→ WORK INSTRUCTION
Would you give the number of lines below in which the string "malintencionados" appears? Nothing else is needed.

[Opening TASK INPUTS section]

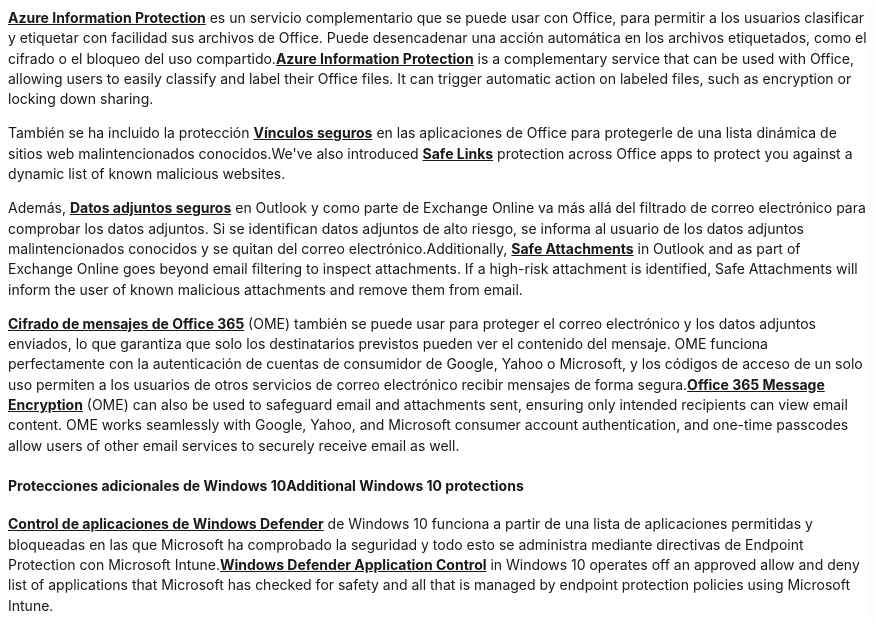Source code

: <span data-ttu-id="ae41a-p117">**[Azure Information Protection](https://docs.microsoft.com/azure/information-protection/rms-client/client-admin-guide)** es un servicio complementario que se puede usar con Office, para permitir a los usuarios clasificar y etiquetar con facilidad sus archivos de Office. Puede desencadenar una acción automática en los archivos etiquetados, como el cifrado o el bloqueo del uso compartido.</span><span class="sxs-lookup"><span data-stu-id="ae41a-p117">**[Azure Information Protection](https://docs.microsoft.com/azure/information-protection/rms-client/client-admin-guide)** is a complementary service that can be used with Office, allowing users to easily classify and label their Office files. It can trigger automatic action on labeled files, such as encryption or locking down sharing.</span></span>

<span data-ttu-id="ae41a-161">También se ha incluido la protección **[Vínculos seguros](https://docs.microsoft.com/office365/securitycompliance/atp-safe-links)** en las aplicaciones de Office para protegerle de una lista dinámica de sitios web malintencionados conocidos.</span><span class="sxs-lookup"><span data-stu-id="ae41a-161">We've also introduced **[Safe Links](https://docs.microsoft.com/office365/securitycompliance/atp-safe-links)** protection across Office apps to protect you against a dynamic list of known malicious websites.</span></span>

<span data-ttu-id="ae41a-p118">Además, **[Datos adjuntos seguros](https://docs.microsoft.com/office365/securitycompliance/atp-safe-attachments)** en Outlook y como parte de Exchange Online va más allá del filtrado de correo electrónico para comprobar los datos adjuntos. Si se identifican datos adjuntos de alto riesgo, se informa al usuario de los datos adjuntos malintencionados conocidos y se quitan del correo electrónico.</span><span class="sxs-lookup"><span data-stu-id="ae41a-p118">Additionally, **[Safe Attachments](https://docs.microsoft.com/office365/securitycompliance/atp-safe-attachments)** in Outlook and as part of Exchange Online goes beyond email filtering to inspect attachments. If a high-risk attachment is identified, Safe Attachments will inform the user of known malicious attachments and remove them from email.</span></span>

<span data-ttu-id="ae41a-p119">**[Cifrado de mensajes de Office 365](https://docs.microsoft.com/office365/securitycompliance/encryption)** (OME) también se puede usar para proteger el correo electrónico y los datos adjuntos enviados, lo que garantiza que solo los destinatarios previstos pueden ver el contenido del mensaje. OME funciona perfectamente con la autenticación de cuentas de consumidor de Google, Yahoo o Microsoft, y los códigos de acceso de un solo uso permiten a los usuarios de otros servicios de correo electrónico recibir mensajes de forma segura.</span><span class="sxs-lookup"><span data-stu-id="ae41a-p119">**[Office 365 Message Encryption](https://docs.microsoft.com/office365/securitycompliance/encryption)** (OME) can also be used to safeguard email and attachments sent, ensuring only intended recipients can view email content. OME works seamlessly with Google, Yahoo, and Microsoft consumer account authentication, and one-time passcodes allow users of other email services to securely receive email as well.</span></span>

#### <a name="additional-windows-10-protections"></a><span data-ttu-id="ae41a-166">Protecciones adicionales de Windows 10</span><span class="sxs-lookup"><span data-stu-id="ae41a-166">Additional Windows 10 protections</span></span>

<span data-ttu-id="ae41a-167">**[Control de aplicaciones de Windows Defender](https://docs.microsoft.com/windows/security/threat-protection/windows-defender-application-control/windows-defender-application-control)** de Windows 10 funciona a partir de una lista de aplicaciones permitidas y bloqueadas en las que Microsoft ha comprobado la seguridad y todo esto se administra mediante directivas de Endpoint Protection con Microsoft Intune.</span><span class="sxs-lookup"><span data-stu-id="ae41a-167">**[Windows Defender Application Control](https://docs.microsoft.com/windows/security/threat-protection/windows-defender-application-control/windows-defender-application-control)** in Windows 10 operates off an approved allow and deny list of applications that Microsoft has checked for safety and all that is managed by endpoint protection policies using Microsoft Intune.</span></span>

[Closing TASK INPUTS section]

→ SOLUTION FOR THIS PROBLEM
2